----- Provided data -----

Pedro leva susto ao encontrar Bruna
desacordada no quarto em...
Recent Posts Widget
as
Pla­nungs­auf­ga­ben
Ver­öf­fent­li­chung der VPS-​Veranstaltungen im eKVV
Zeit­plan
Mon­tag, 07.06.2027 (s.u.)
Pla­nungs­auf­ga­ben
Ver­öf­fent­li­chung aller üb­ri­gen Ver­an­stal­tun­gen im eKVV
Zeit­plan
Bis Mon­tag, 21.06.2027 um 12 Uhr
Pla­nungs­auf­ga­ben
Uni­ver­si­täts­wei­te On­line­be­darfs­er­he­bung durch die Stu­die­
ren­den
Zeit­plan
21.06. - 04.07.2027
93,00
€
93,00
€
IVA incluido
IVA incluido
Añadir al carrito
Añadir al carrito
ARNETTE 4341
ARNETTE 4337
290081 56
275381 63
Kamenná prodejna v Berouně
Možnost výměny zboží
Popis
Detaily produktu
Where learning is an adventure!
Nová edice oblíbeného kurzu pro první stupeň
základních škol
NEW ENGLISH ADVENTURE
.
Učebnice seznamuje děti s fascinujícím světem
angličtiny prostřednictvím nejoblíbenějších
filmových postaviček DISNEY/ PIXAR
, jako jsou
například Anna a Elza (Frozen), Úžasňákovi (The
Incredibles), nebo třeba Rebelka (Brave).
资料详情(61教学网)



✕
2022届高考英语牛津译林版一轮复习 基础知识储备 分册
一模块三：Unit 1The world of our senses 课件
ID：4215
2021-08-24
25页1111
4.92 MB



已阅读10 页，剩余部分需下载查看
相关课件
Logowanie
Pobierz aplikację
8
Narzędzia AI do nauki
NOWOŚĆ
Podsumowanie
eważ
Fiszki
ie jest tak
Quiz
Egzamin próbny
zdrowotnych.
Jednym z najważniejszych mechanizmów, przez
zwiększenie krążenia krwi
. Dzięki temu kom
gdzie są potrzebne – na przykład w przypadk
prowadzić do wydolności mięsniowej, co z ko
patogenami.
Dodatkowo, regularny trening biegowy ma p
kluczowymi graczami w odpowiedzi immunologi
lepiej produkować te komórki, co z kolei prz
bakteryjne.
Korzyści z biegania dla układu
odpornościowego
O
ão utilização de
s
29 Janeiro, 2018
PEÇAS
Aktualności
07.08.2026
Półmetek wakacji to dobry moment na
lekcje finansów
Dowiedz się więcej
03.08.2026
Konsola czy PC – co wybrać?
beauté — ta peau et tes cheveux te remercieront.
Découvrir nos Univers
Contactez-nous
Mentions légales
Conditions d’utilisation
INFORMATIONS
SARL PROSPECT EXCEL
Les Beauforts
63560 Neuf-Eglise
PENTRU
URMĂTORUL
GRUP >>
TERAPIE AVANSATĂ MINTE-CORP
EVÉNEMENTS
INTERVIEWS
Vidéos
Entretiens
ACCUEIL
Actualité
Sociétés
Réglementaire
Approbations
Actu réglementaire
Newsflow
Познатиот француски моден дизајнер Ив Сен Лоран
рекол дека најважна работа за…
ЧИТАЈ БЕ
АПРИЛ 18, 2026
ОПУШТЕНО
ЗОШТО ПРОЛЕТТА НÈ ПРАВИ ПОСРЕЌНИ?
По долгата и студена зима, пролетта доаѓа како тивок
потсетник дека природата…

-----

● Exercise instructions
Nothing in the records may be left out; reproduce them exactly.

● Task answer
Pedro leva susto ao encontrar Bruna
desacordada no quarto em...
Recent Posts Widget
as
Pla­nungs­auf­ga­ben
Ver­öf­fent­li­chung der VPS-​Veranstaltungen im eKVV
Zeit­plan
Mon­tag, 07.06.2027 (s.u.)
Pla­nungs­auf­ga­ben
Ver­öf­fent­li­chung aller üb­ri­gen Ver­an­stal­tun­gen im eKVV
Zeit­plan
Bis Mon­tag, 21.06.2027 um 12 Uhr
Pla­nungs­auf­ga­ben
Uni­ver­si­täts­wei­te On­line­be­darfs­er­he­bung durch die Stu­die­
ren­den
Zeit­plan
21.06. - 04.07.2027
93,00
€
93,00
€
IVA incluido
IVA incluido
Añadir al carrito
Añadir al carrito
ARNETTE 4341
ARNETTE 4337
290081 56
275381 63
Kamenná prodejna v Berouně
Možnost výměny zboží
Popis
Detaily produktu
Where learning is an adventure!
Nová edice oblíbeného kurzu pro první stupeň
základních škol
NEW ENGLISH ADVENTURE
.
Učebnice seznamuje děti s fascinujícím světem
angličtiny prostřednictvím nejoblíbenějších
filmových postaviček DISNEY/ PIXAR
, jako jsou
například Anna a Elza (Frozen), Úžasňákovi (The
Incredibles), nebo třeba Rebelka (Brave).
资料详情(61教学网)



✕
2022届高考英语牛津译林版一轮复习 基础知识储备 分册
一模块三：Unit 1The world of our senses 课件
ID：4215
2021-08-24
25页1111
4.92 MB



已阅读10 页，剩余部分需下载查看
相关课件
Logowanie
Pobierz aplikację
8
Narzędzia AI do nauki
NOWOŚĆ
Podsumowanie
eważ
Fiszki
ie jest tak
Quiz
Egzamin próbny
zdrowotnych.
Jednym z najważniejszych mechanizmów, przez
zwiększenie krążenia krwi
. Dzięki temu kom
gdzie są potrzebne – na przykład w przypadk
prowadzić do wydolności mięsniowej, co z ko
patogenami.
Dodatkowo, regularny trening biegowy ma p
kluczowymi graczami w odpowiedzi immunologi
lepiej produkować te komórki, co z kolei prz
bakteryjne.
Korzyści z biegania dla układu
odpornościowego
O
ão utilização de
s
29 Janeiro, 2018
PEÇAS
Aktualności
07.08.2026
Półmetek wakacji to dobry moment na
lekcje finansów
Dowiedz się więcej
03.08.2026
Konsola czy PC – co wybrać?
beauté — ta peau et tes cheveux te remercieront.
Découvrir nos Univers
Contactez-nous
Mentions légales
Conditions d’utilisation
INFORMATIONS
SARL PROSPECT EXCEL
Les Beauforts
63560 Neuf-Eglise
PENTRU
URMĂTORUL
GRUP >>
TERAPIE AVANSATĂ MINTE-CORP
EVÉNEMENTS
INTERVIEWS
Vidéos
Entretiens
ACCUEIL
Actualité
Sociétés
Réglementaire
Approbations
Actu réglementaire
Newsflow
Познатиот француски моден дизајнер Ив Сен Лоран
рекол дека најважна работа за…
ЧИТАЈ БЕ
АПРИЛ 18, 2026
ОПУШТЕНО
ЗОШТО ПРОЛЕТТА НÈ ПРАВИ ПОСРЕЌНИ?
По долгата и студена зима, пролетта доаѓа како тивок
потсетник дека природата…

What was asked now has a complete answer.